- _Data for this exercise_
---

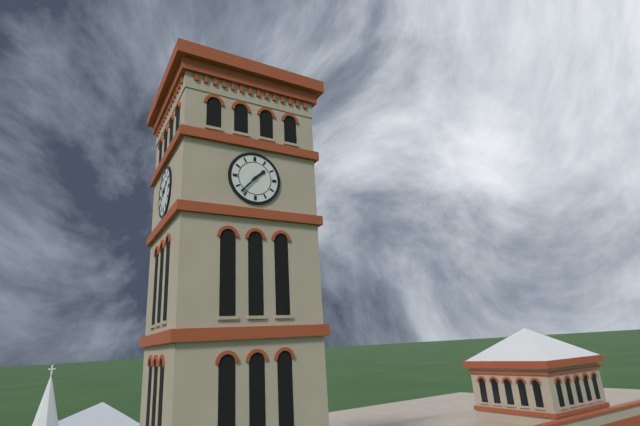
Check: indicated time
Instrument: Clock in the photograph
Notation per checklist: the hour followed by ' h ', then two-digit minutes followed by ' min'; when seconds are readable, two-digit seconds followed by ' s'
1 h 37 min
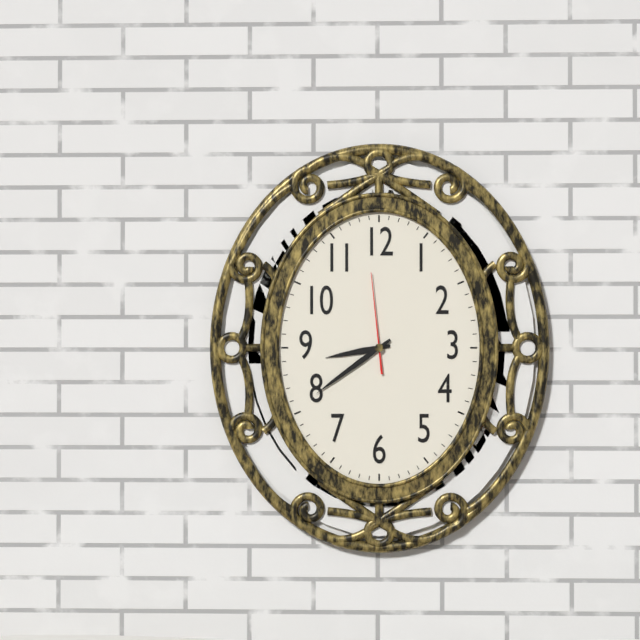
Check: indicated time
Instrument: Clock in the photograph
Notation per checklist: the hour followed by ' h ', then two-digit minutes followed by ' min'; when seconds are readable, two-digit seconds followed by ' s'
8 h 39 min 59 s
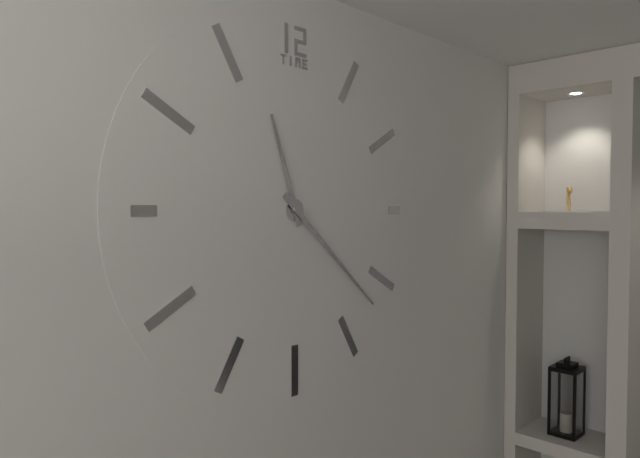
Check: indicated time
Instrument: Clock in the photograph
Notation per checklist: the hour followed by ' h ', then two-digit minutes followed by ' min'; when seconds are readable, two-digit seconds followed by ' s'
11 h 22 min
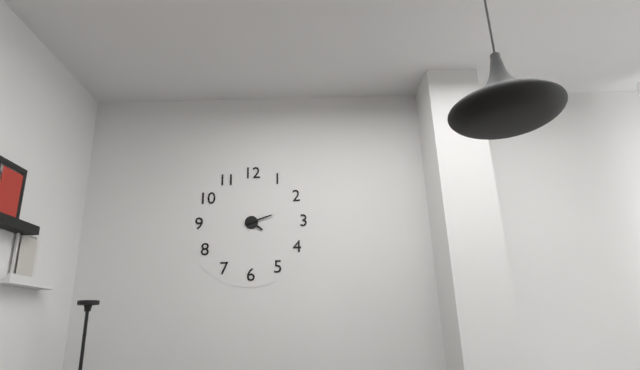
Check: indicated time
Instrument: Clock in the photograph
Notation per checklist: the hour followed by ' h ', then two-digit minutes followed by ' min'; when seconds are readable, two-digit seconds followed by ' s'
4 h 12 min
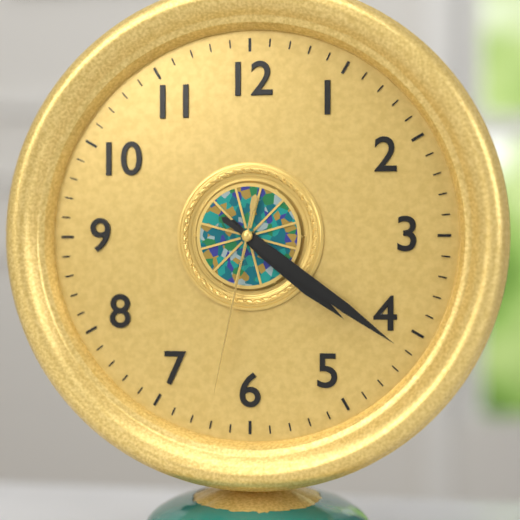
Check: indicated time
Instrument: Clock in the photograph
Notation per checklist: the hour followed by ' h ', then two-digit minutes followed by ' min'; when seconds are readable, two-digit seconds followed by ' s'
4 h 21 min 32 s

---

- _Exercise_
Can you retype every item above word for word, leaving out the pictures?

- _Problem solution_
Check: indicated time
Instrument: Clock in the photograph
Notation per checklist: the hour followed by ' h ', then two-digit minutes followed by ' min'; when seconds are readable, two-digit seconds followed by ' s'
1 h 37 min
Check: indicated time
Instrument: Clock in the photograph
Notation per checklist: the hour followed by ' h ', then two-digit minutes followed by ' min'; when seconds are readable, two-digit seconds followed by ' s'
8 h 39 min 59 s
Check: indicated time
Instrument: Clock in the photograph
Notation per checklist: the hour followed by ' h ', then two-digit minutes followed by ' min'; when seconds are readable, two-digit seconds followed by ' s'
11 h 22 min
Check: indicated time
Instrument: Clock in the photograph
Notation per checklist: the hour followed by ' h ', then two-digit minutes followed by ' min'; when seconds are readable, two-digit seconds followed by ' s'
4 h 12 min
Check: indicated time
Instrument: Clock in the photograph
Notation per checklist: the hour followed by ' h ', then two-digit minutes followed by ' min'; when seconds are readable, two-digit seconds followed by ' s'
4 h 21 min 32 s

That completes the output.